Nach einer Schauspielausbildung in London kehrte sie nach Berlin zurück – und startete als provokante Kabarettistin durch. 1993 führte sie ihr erstes Soloprogramm auf. Im Jahr 2000 veröffentlichte sie ihr erstes Buch „Bestseller einer Diva“. Im Fernsehen gewann sie 2004 die Dschungelkrone bei „Ich bin ein Star – holt mich hier raus“. 2015 war sie Kandidatin bei „Promi Big Brother“.

Seit 2015 wohnt „The Nick“ in Falkensee. Hier tritt sie erstmals am 1. März in der Stadthalle auf. FALKENSEE.aktuell bat die Kabarettistin und Buchautorin zum Interview.

Liebe Frau Nick, wie kommt es, dass Sie nach Falkensee gezogen sind?
Ich habe das Objekt gefunden, was ich gesucht habe. Es sollte nicht weiter entfernt von Berlin sein als fünf Kilometer, sodass ich mein gesamtes Berufsleben bequem abwickeln kann, da mein Lebensmittelpunkt immer noch Berlin ist. Dort befinden sich mein Büro, meine Probenräume, meine Kollegen, die Theater und die Medienlandschaft, für die ich täglich im Einsatz bin. Falkensee ist eher das Wochenenddomizil und ein Zufluchtsort.

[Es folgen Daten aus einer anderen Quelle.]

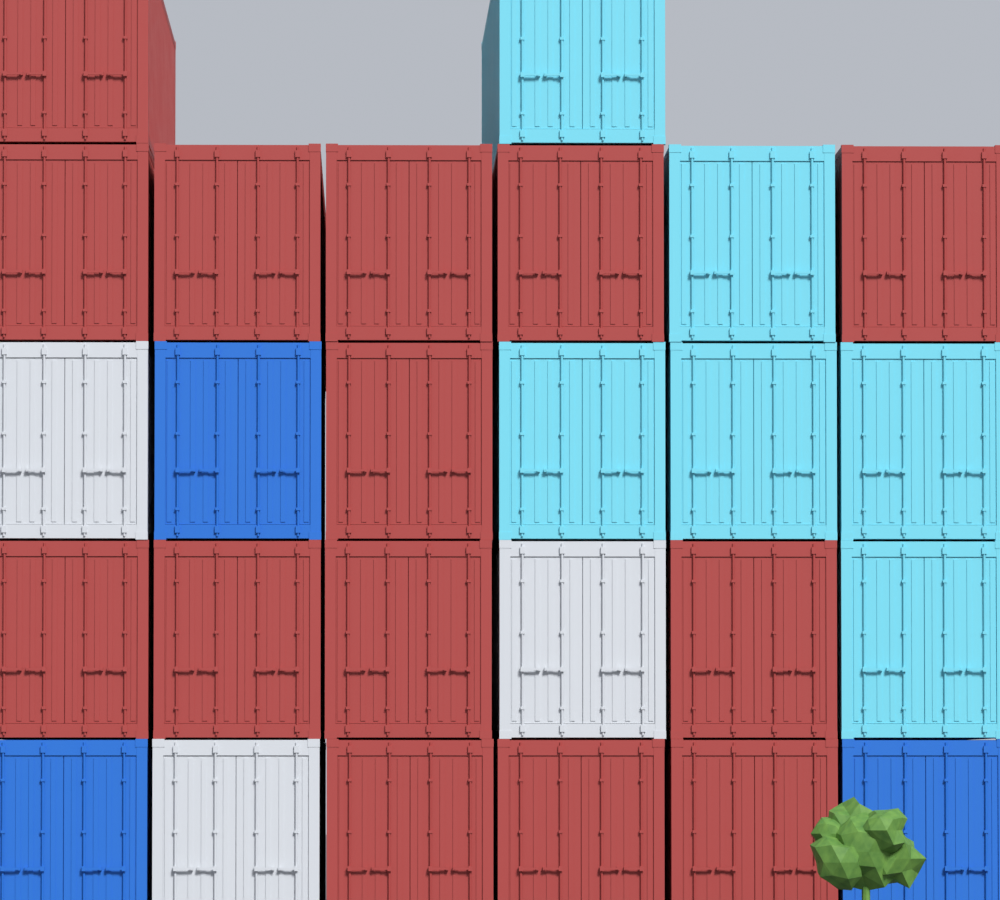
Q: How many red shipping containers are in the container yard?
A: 14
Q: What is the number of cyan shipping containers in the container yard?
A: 6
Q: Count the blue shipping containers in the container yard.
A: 3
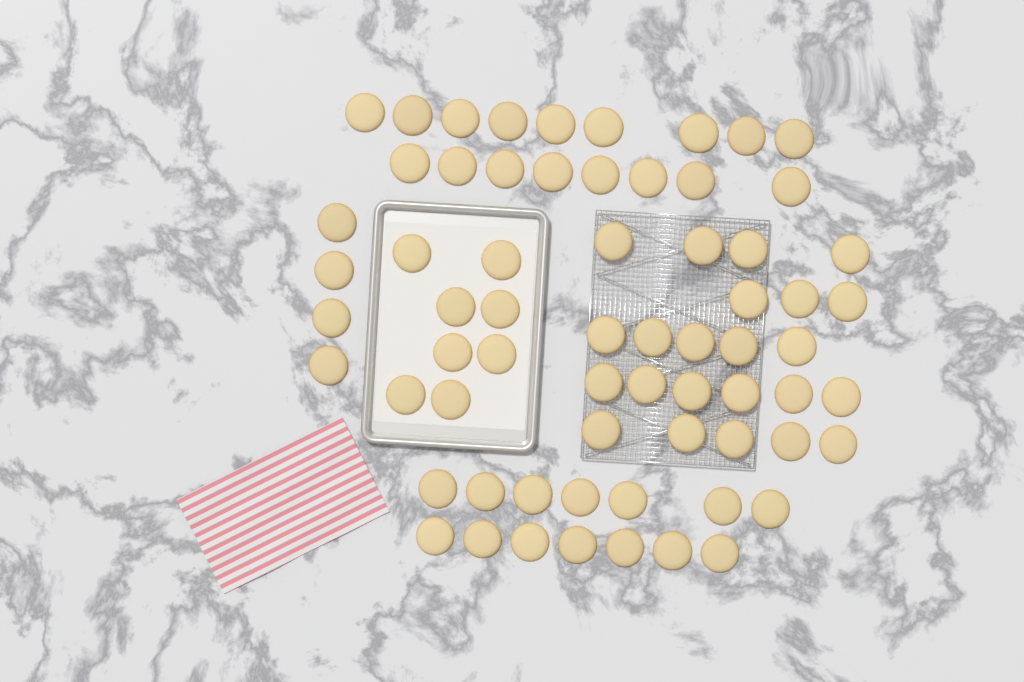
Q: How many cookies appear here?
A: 66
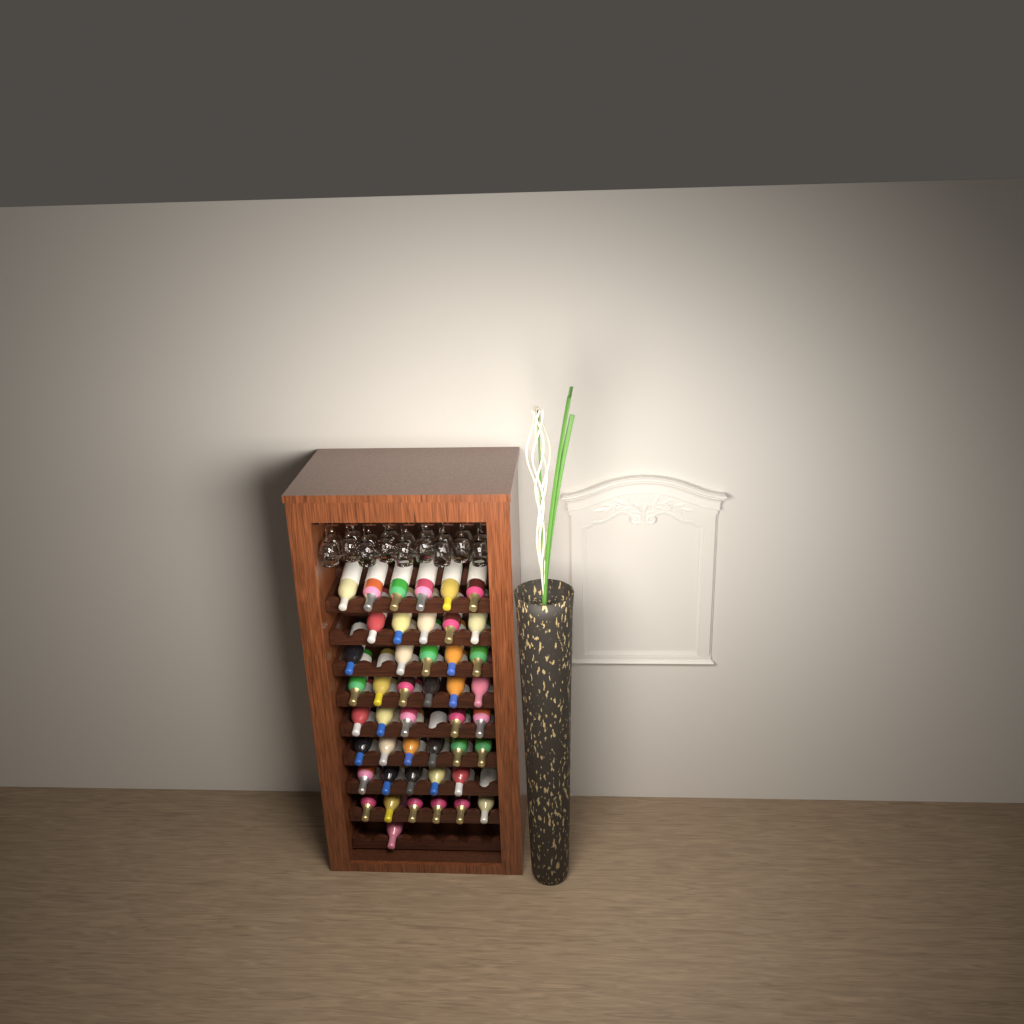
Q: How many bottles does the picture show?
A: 45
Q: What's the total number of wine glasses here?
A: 18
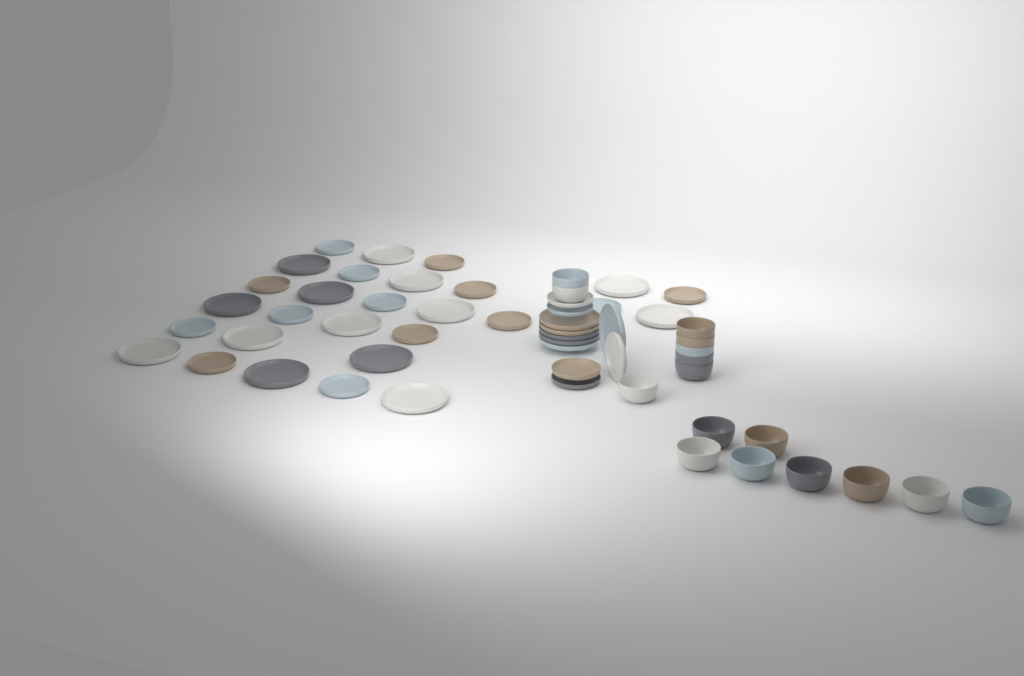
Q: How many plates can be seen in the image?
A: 39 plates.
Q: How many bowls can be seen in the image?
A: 16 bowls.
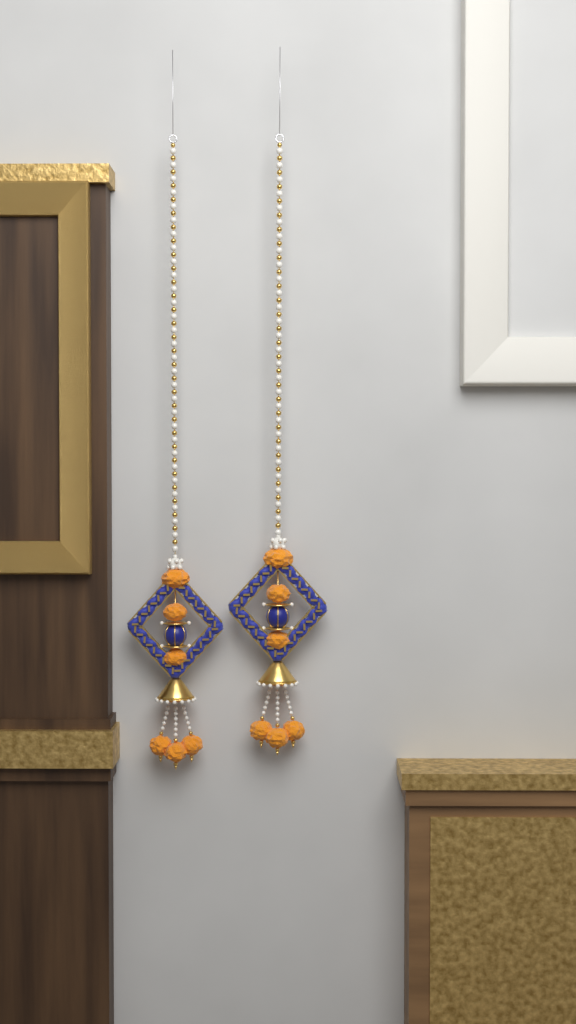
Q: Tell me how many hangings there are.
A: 2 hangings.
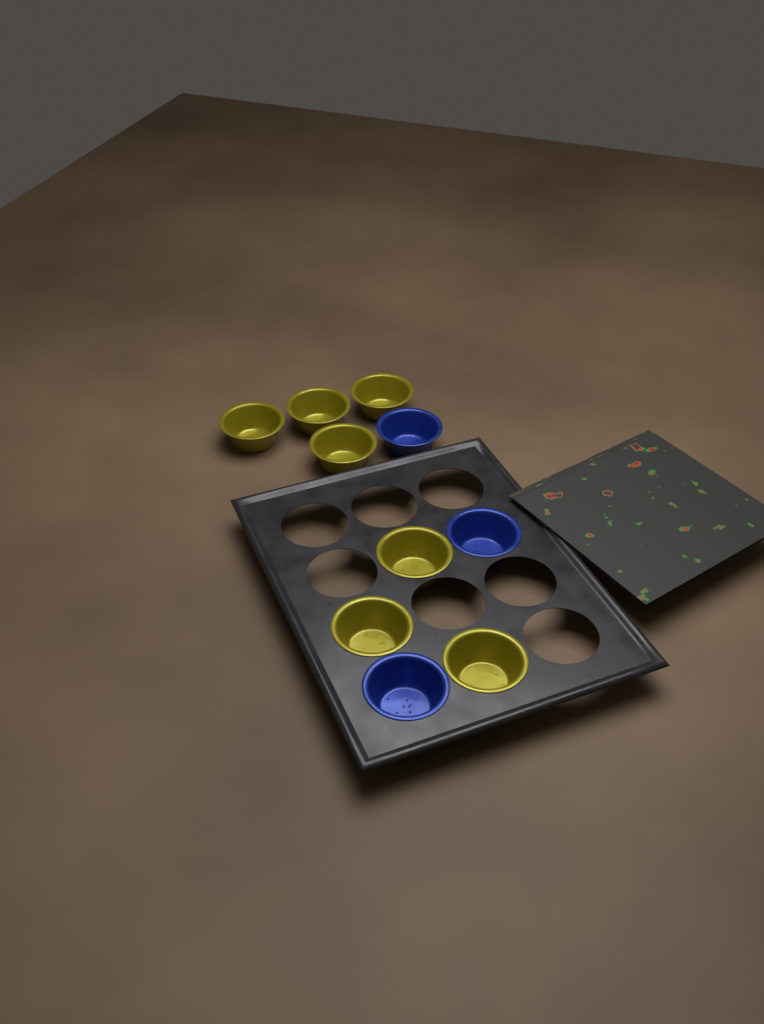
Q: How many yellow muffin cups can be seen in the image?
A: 7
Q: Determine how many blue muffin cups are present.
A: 3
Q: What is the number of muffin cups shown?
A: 10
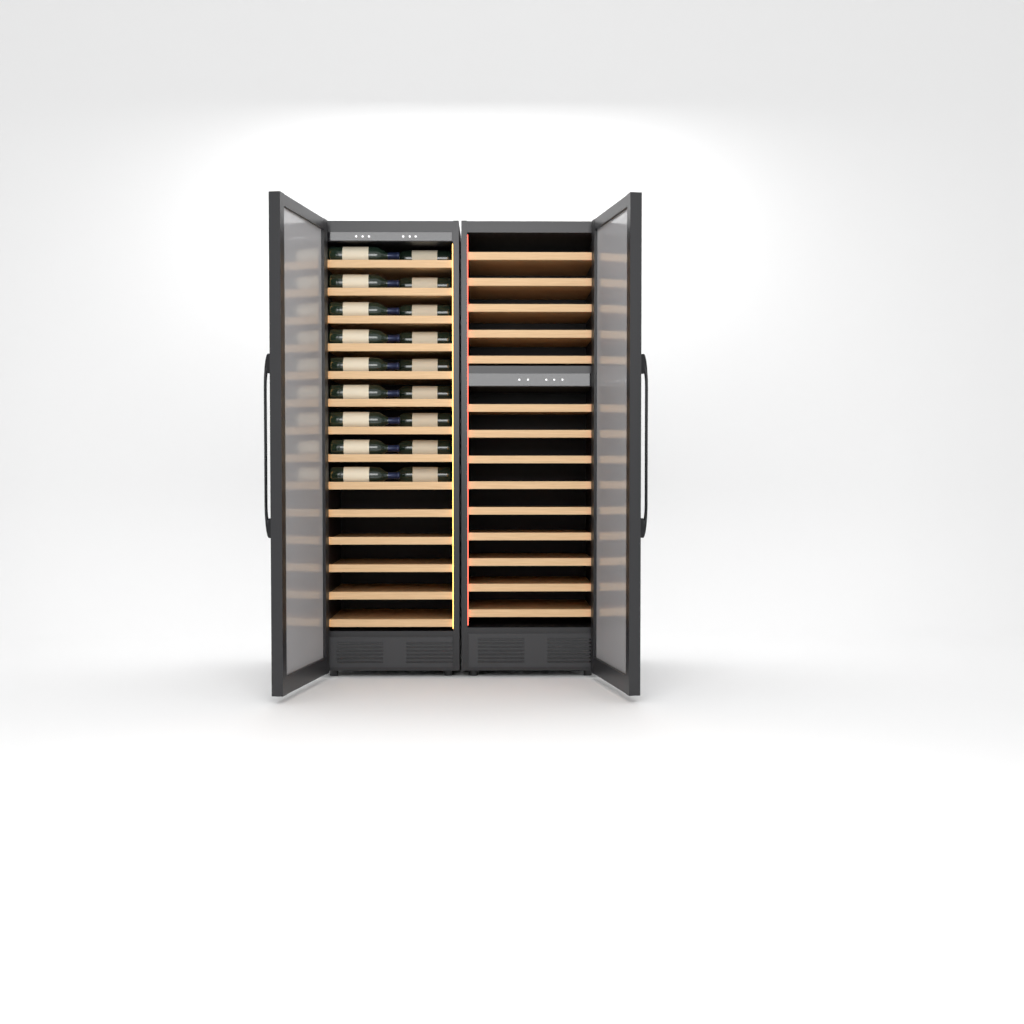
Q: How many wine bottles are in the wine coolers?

Was hat Sie an unserer kleinen Stadt begeistert?
Vor allem, dass es eine Gartenstadt ist. Und schwupps verlässt man Spandau, ist man schon in einer anderen Welt. Für mich als West-Berliner Mauerkind ist es immer noch eine Sensation, Felder zu sehen. In Falkensee ertappe ich mich wieder dabei, mit dem Finger auf Flugzeuge zu zeigen, eine Sache, die in Berlin nie passieren würde. Man bleibt stehen und betrachtet Schafe. So was kenne ich gar nicht. In Berlin bleibt man stehen und betrachtet buntkarierte Menschen. Wo in der Hauptstadt kann man sich als Gärtnerin schon in einem solchen Maße entfalten? Hier herrschen einfach andere Prioritäten, zum Beispiel, die Tonnen pünktlich an den Straßenrand zu wuchten – und das ist für mich ein sehr gesunder Ausgleich.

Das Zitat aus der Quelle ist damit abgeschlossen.